Input queue: 0/2000/0/0 (size/max/drops/flushes); Total output drops: 5510

what other devices connected to the switches is this transit interface in the path ?

some guide lines to troubleshoot :

https://www.cisco.com/c/en/us/support/docs/switches/catalyst-6500-series-switches/12027-53.html#toc-hId-1625982949

try change different interface that config and check (last option)

BB

***** Rate All Helpful Responses *****

How to Ask The Cisco Community for Help

Giuseppe Larosa · ‎09-23-2024

Hello @Steve Pfister ,

you can compare the output of

show interface type x/y

with that of

show policy-map interface x/y

or depending on the linecards involved other hardware specific show commands so that you can determine how may output drops are reported by QoS on each traffic class and to compare total Qos drops with output drops.

6-7% of drops needs your attention.

Hope to help

Giuseppe

Steve Pfister · ‎09-25-2024

show policy-map for each interface returns nothing.

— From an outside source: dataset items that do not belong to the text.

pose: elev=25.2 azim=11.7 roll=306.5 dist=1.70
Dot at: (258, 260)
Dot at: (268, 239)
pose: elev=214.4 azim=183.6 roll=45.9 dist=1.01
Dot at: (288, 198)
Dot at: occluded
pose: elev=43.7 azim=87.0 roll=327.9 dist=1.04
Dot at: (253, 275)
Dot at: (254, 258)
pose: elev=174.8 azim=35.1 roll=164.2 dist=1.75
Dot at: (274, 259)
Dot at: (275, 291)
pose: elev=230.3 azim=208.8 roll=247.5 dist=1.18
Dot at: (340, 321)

Do you know offhand what command shows QoS drops?

Joseph W. Doherty · ‎09-23-2024

". . . but a lot of the interfaces on the core switch side have bursts of output drops."

"Lately, we've been getting a lot of false alarms, like pings are getting dropped."

Well the latter is likely due to the former, i.e. NOT false alarms.

"I'm not sure what's causing them."

Generally egress queue overflow.

"I don't think the traffic is anywhere near the max (10G transceivers and 10G port speeds over MM fiber)"

A very, very, very common thought.

You might want to read:

https://www.cisco.com/c/en/us/support/docs/lan-switching/switched-port-analyzer-span/116260-technote-wireshark-00.html

https://notalwaysthenetwork.com/tag/output-drops/

Steve Pfister · ‎09-25-2024

When I said false alarms, I had more in mind "switch are being reported down by the monitoring software when they aren't" and not "pings occasionally fail because of packet drops". I will study those links you sent.

Joseph W. Doherty · ‎09-26-2024

"When I said false alarms, I had more in mind "switch are being reported down by the monitoring software when they aren't" and not "pings occasionally fail because of packet drops"."

Likey same cause, i.e. monitoring communication packets also being dropped.

BTW, a possible fix for monitoring is using QoS to try to avoid dropping its packets.